Written task — Omit every picture and return the rest of the data unaltered.

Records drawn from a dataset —
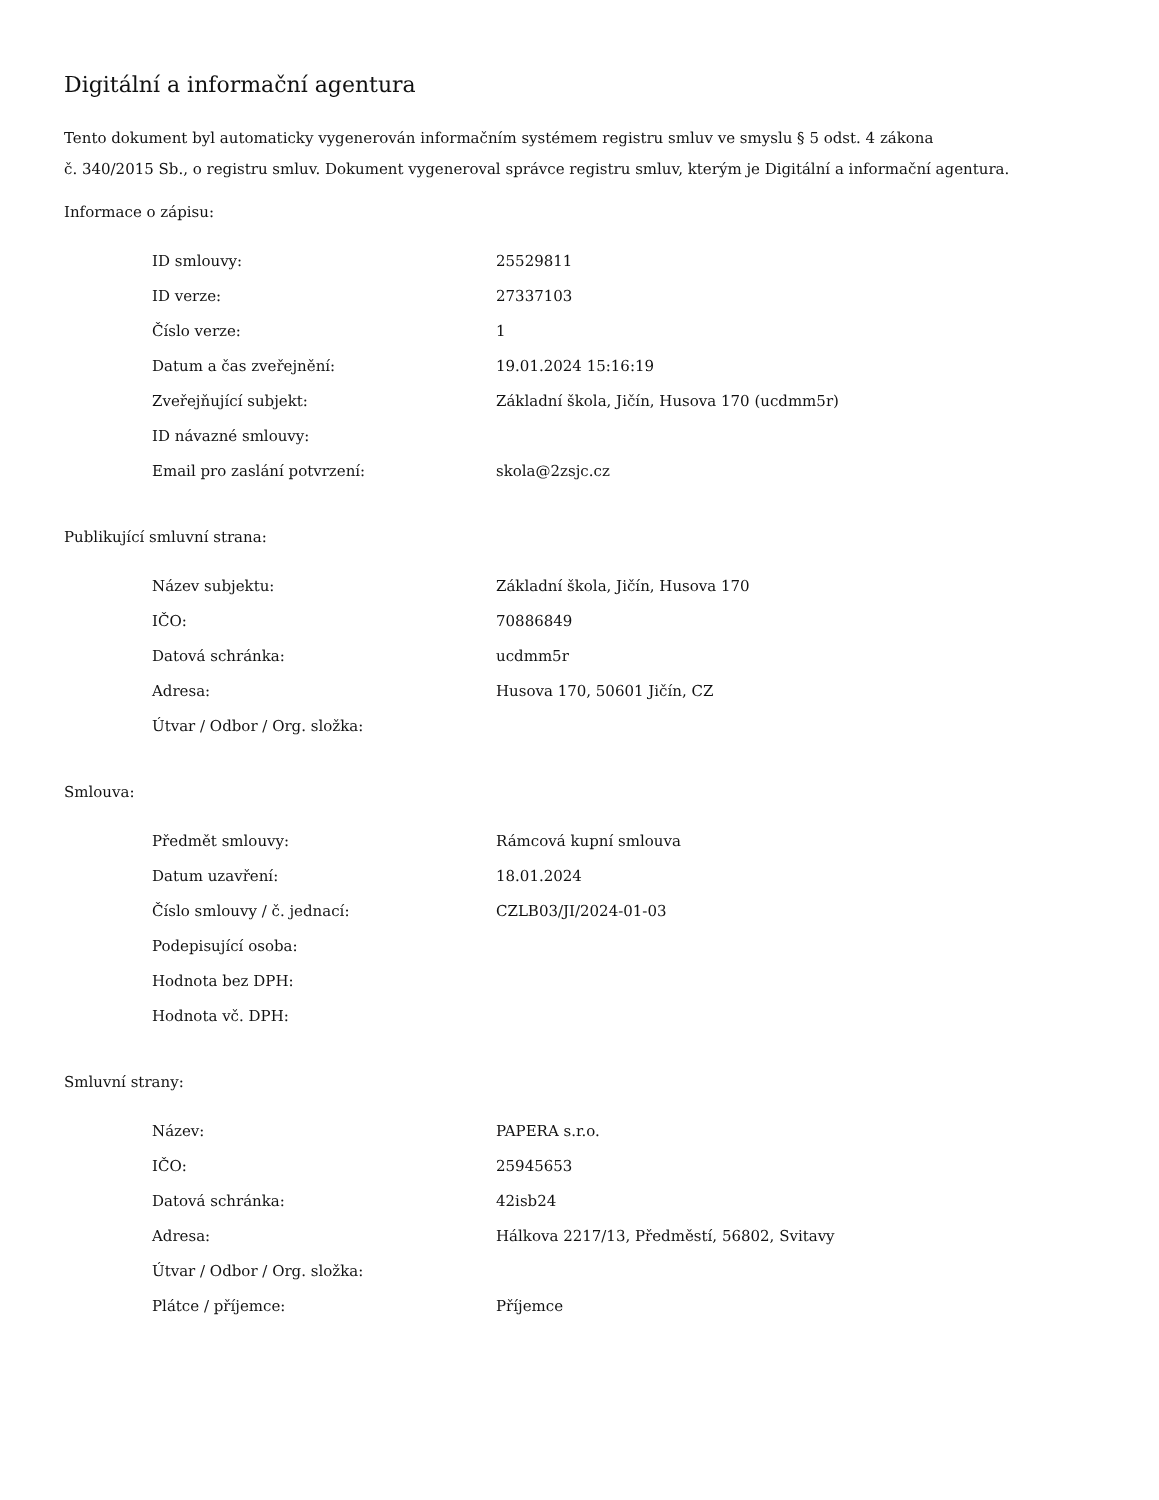Digitální a informační agentura
Tento dokument byl automaticky vygenerován informačním systémem registru smluv ve smyslu § 5 odst. 4 zákona
č. 340/2015 Sb., o registru smluv. Dokument vygeneroval správce registru smluv, kterým je Digitální a informační agentura.
Informace o zápisu:
| ID smlouvy: | 25529811 |
| ID verze: | 27337103 |
| Číslo verze: | 1 |
| Datum a čas zveřejnění: | 19.01.2024 15:16:19 |
| Zveřejňující subjekt: | Základní škola, Jičín, Husova 170 (ucdmm5r) |
| ID návazné smlouvy: | |
| Email pro zaslání potvrzení: | skola@2zsjc.cz |
Publikující smluvní strana:
| Název subjektu: | Základní škola, Jičín, Husova 170 |
| IČO: | 70886849 |
| Datová schránka: | ucdmm5r |
| Adresa: | Husova 170, 50601 Jičín, CZ |
| Útvar / Odbor / Org. složka: | |
Smlouva:
| Předmět smlouvy: | Rámcová kupní smlouva |
| Datum uzavření: | 18.01.2024 |
| Číslo smlouvy / č. jednací: | CZLB03/JI/2024-01-03 |
| Podepisující osoba: | |
| Hodnota bez DPH: | |
| Hodnota vč. DPH: | |
Smluvní strany:
| Název: | PAPERA s.r.o. |
| IČO: | 25945653 |
| Datová schránka: | 42isb24 |
| Adresa: | Hálkova 2217/13, Předměstí, 56802, Svitavy |
| Útvar / Odbor / Org. složka: | |
| Plátce / příjemce: | Příjemce |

Answer for this exercise —
Digitální a informační agentura
Tento dokument byl automaticky vygenerován informačním systémem registru smluv ve smyslu § 5 odst. 4 zákona
č. 340/2015 Sb., o registru smluv. Dokument vygeneroval správce registru smluv, kterým je Digitální a informační agentura.
Informace o zápisu:
| ID smlouvy: | 25529811 |
| ID verze: | 27337103 |
| Číslo verze: | 1 |
| Datum a čas zveřejnění: | 19.01.2024 15:16:19 |
| Zveřejňující subjekt: | Základní škola, Jičín, Husova 170 (ucdmm5r) |
| ID návazné smlouvy: | |
| Email pro zaslání potvrzení: | skola@2zsjc.cz |
Publikující smluvní strana:
| Název subjektu: | Základní škola, Jičín, Husova 170 |
| IČO: | 70886849 |
| Datová schránka: | ucdmm5r |
| Adresa: | Husova 170, 50601 Jičín, CZ |
| Útvar / Odbor / Org. složka: | |
Smlouva:
| Předmět smlouvy: | Rámcová kupní smlouva |
| Datum uzavření: | 18.01.2024 |
| Číslo smlouvy / č. jednací: | CZLB03/JI/2024-01-03 |
| Podepisující osoba: | |
| Hodnota bez DPH: | |
| Hodnota vč. DPH: | |
Smluvní strany:
| Název: | PAPERA s.r.o. |
| IČO: | 25945653 |
| Datová schránka: | 42isb24 |
| Adresa: | Hálkova 2217/13, Předměstí, 56802, Svitavy |
| Útvar / Odbor / Org. složka: | |
| Plátce / příjemce: | Příjemce |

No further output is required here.